To use it, move the sliders to specify:-

the performance of the optimal classifier that could be learned from a training sample of infinite size. This is specified as the C-statistic (area under the ROC curve). C-statistics of 0.80, 0.88 and 0.925 are equivalent to expected information for discrimination of 1, 2 and 3 bits respectively.

The proportion of biomarkers that have nonzero effect sizes, based on a spike-and-slab mixture model for the distribution of effect sizes. For instance, specifying 0.1 is equivalent to specifying that 90% of biomarkers have zero effect size (the spike component), and the remaining 10% have a gaussian distribution of effect sizes with mean zero (the slab component). The app will plot the learning curve based on the proportion that you specify, and also based on a model in which the biomarkers have a gaussian distribution of effect sizes. If the biomarkers in your panel are unselected (for instance a genome-wide profile of gene transcription levels) you may expect that only a small proportion of these biomarkers contain predictive information. If your biomarker panel has been preselected for relevance (for instance markers previously reported to be associated with the outcome under study, you may expect the proportion with nonzero effects to be relatively high.

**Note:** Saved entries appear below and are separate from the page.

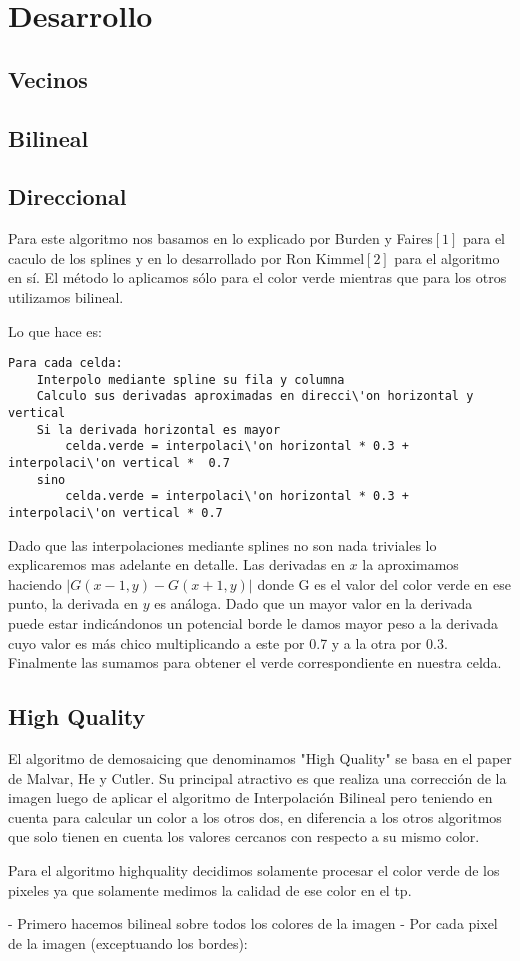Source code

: \section{Desarrollo}

\subsection{Vecinos}

\subsection{Bilineal}

\subsection{Direccional}

Para este algoritmo nos basamos en lo explicado por Burden y Faires$[1]$ para el caculo de los splines y en lo desarrollado por Ron Kimmel$[2]$ para el algoritmo en sí. El método lo aplicamos sólo para el color verde mientras que para los otros utilizamos bilineal. 

Lo que hace es:
\begin{lstlisting}[frame=single] 
Para cada celda:
	Interpolo mediante spline su fila y columna
	Calculo sus derivadas aproximadas en direcci\'on horizontal y vertical
	Si la derivada horizontal es mayor
		celda.verde = interpolaci\'on horizontal * 0.3 +  interpolaci\'on vertical *  0.7
	sino
		celda.verde = interpolaci\'on horizontal * 0.3 +  interpolaci\'on vertical * 0.7	
\end{lstlisting}

Dado que las interpolaciones mediante splines no son nada triviales lo explicaremos mas adelante en detalle. Las derivadas en $x$  la aproximamos haciendo $|G(x-1,y)-G(x+1,y)|$ donde G es el valor del color verde en ese punto, la derivada en $y$ es análoga. Dado que un mayor valor en la derivada puede estar indicándonos un potencial borde le damos mayor peso a la derivada cuyo valor es más chico multiplicando a este por 0.7 y a la otra por 0.3. Finalmente las sumamos para obtener el verde correspondiente en nuestra celda.

\subsection{High Quality}

El algoritmo de demosaicing que denominamos "High Quality" se basa en el paper de Malvar, He y Cutler. Su principal atractivo es que realiza una corrección de la imagen luego de aplicar el algoritmo de Interpolación Bilineal pero teniendo en cuenta para calcular un color a los otros dos, en diferencia a los otros algoritmos que solo tienen en cuenta los valores cercanos con respecto a su mismo color.


Para el algoritmo highquality decidimos solamente procesar el color verde de los pixeles ya que solamente medimos la calidad de ese color en el tp.

- Primero hacemos bilineal sobre todos los colores de la imagen
- Por cada pixel de la imagen (exceptuando los bordes):
		
	


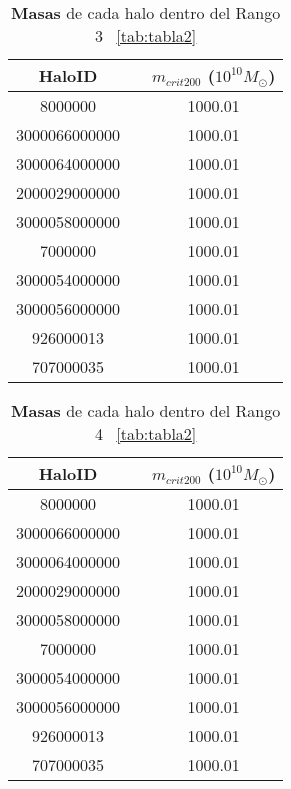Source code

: \begin{table}[H]
\begin{center}
\begin{tabular}{ccc}
\toprule
\cellcolor[gray]{0.9}HaloID & & \cellcolor[gray]{0.9}$m_{crit200}$ ($10^{10}M_\odot$) \\
\midrule
8000000 & & 1000.01 \\
\midrule
3000066000000 & & 1000.01 \\
\midrule
3000064000000 & & 1000.01 \\
\midrule
2000029000000 & & 1000.01 \\
\midrule
3000058000000 & & 1000.01 \\
\midrule
7000000 & & 1000.01 \\
\midrule
3000054000000 & & 1000.01 \\
\midrule
3000056000000 & & 1000.01 \\
\midrule
926000013 & & 1000.01 \\
\midrule
707000035 & & 1000.01 \\
\bottomrule
\end{tabular}
\end{center}
\caption{\textbf{Masas} de cada halo dentro del Rango 3 ~\ref{tab:tabla2}}
\label{tab:tabla3}
\end{table}

\begin{table}[H]
\begin{center}
\begin{tabular}{ccc}
\toprule
\cellcolor[gray]{0.9}HaloID & & \cellcolor[gray]{0.9}$m_{crit200}$ ($10^{10}M_\odot$) \\
\midrule
8000000 & & 1000.01 \\
\midrule
3000066000000 & & 1000.01 \\
\midrule
3000064000000 & & 1000.01 \\
\midrule
2000029000000 & & 1000.01 \\
\midrule
3000058000000 & & 1000.01 \\
\midrule
7000000 & & 1000.01 \\
\midrule
3000054000000 & & 1000.01 \\
\midrule
3000056000000 & & 1000.01 \\
\midrule
926000013 & & 1000.01 \\
\midrule
707000035 & & 1000.01 \\
\bottomrule
\end{tabular}
\end{center}
\caption{\textbf{Masas} de cada halo dentro del Rango 4 ~\ref{tab:tabla2}}
\label{tab:tabla3}
\end{table}

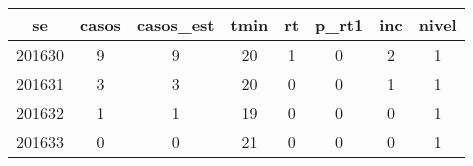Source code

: \begin{tabular}{c|ccccccc}
  \hline
se & casos & casos\_est & tmin & rt & p\_rt1 & inc & nivel \\ 
  \hline
201630 & 9 & 9 & 20 & 1 & 0 & 2 & 1 \\ 
  201631 & 3 & 3 & 20 & 0 & 0 & 1 & 1 \\ 
  201632 & 1 & 1 & 19 & 0 & 0 & 0 & 1 \\ 
  201633 & 0 & 0 & 21 & 0 & 0 & 0 & 1 \\ 
   \hline
\end{tabular}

Then click the “Submit” button

The
table generated by the app has three columns:

the expectation of the information for discrimination extracted by the trained model, as a percentage of the information for discrimination extracted by the optimal model that would be learned from a sample of infinite size. This is scaled from 25% to 90%.

the C-statistic corresponding to these values of expected information for discrimination.

the ratio of cases to variables, assuming a balanced study design with equal numbers of cases and controls.

The app also plots a learning curve, showing how the expected information for discrimination and C-statistic obtained with the trained model depends on the ratio of cases to variables. In this example, where the optimal model has an expected discrimination of 1 bit equivalent to a C-statistic of 0.80, and 1% of biomarkers have nonzero effects, a sample size of at least 0.1 cases per variable is required to learn a model that has expected information for discrimination 60% of that obtained with the optimal model.